Is there a way to setup locate so it's constantly indexing the file system?  I found /etc/periodic/weekly/310.locate but I have to run it manually every time I want to update the locate database.

Thanks! 

J.


----------



## DutchDaemon (Mar 26, 2009)

Well, you could run it from cron once a day if you like. Don't underestimate the assault on your hard drive. There's a reason why it runs unattended in the middle of the night.


----------



## SirDice (Mar 26, 2009)

There is no locate daemon...

Move the script to daily or run it from cron on an hourly basis..


----------



## ph0enix (Mar 26, 2009)

Is there something better than locate then?  I would imagine that there has to be a search utility that indexes the fs in real time - no?

Thanks!

J.


----------



## SirDice (Mar 26, 2009)

*man whereis* and *man find*

I actually never use locate..


----------



## ph0enix (Mar 26, 2009)

I'm familiar with "find" but that doesn't use indexes so it can take a long time.  I'll take a look at "whereis".

Thanks!


----------



## SirDice (Mar 26, 2009)

I've never used it but it seems that GNOME has support for Tracker.
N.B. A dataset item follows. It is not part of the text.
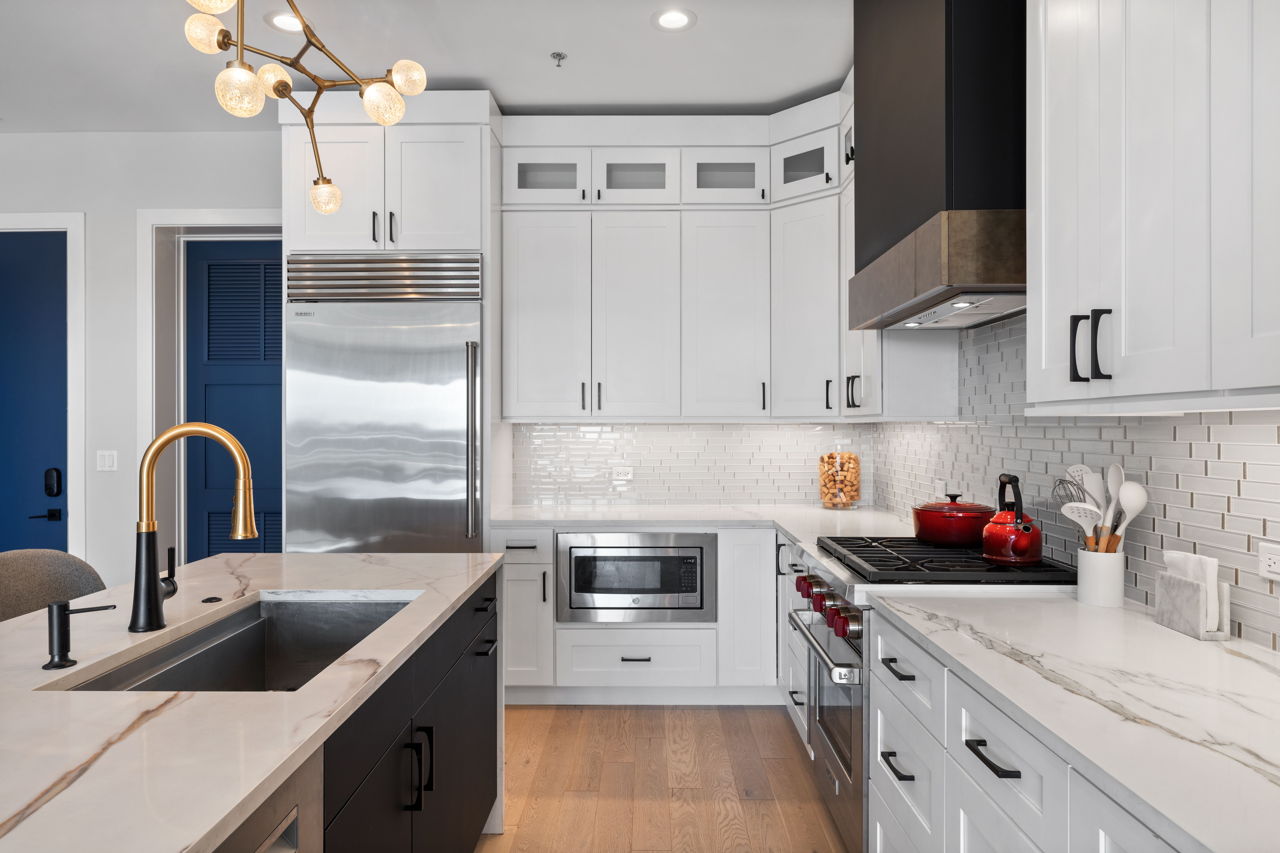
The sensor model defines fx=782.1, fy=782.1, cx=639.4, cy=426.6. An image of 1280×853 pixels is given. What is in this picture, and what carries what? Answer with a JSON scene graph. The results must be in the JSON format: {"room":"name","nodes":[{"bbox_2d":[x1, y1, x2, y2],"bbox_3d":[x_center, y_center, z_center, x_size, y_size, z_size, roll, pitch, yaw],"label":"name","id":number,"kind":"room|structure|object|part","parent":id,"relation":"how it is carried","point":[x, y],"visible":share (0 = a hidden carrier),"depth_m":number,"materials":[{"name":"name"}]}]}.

http://projects.gnome.org/tracker/index.html


----------



## DutchDaemon (Mar 26, 2009)

SirDice said:
			
		

> *man whereis* and *man find*
> 
> I actually never use locate..



It can be handy sometimes, when some program wants a somelib.so.3 and I need to know quickly whether I have a somelib.so.x lying around somewhere that I can reuse. Other than that, not much use.


----------



## ph0enix (Mar 26, 2009)

SirDice said:
			
		

> *man whereis* and *man find*
> 
> I actually never use locate..



"whereis" doesn't seem to find everything.  It looks like an upgrade for "which".


----------



## SirDice (Mar 26, 2009)

If you are looking for an executable add the -b switch to whereis. To be perfectly honest I don't use whereis that much either. After 10 years I pretty much know where everything is or at least where it's supposed to be :e


----------



## ph0enix (Mar 26, 2009)

SirDice said:
			
		

> After 10 years I pretty much know where everything is or at least where it's supposed to be :e



You're such a show off!


----------



## SirDice (Mar 26, 2009)

Nah.. Just damn proud to be such a long time fbsd user


----------



## phoenix (Mar 27, 2009)

Are you looking for a CLI app or a GUI app?  There are several GUI apps for GNOME/KDE that do near-realtime indexing of the filesystem, and instant-search.  Not sure about CLI.


----------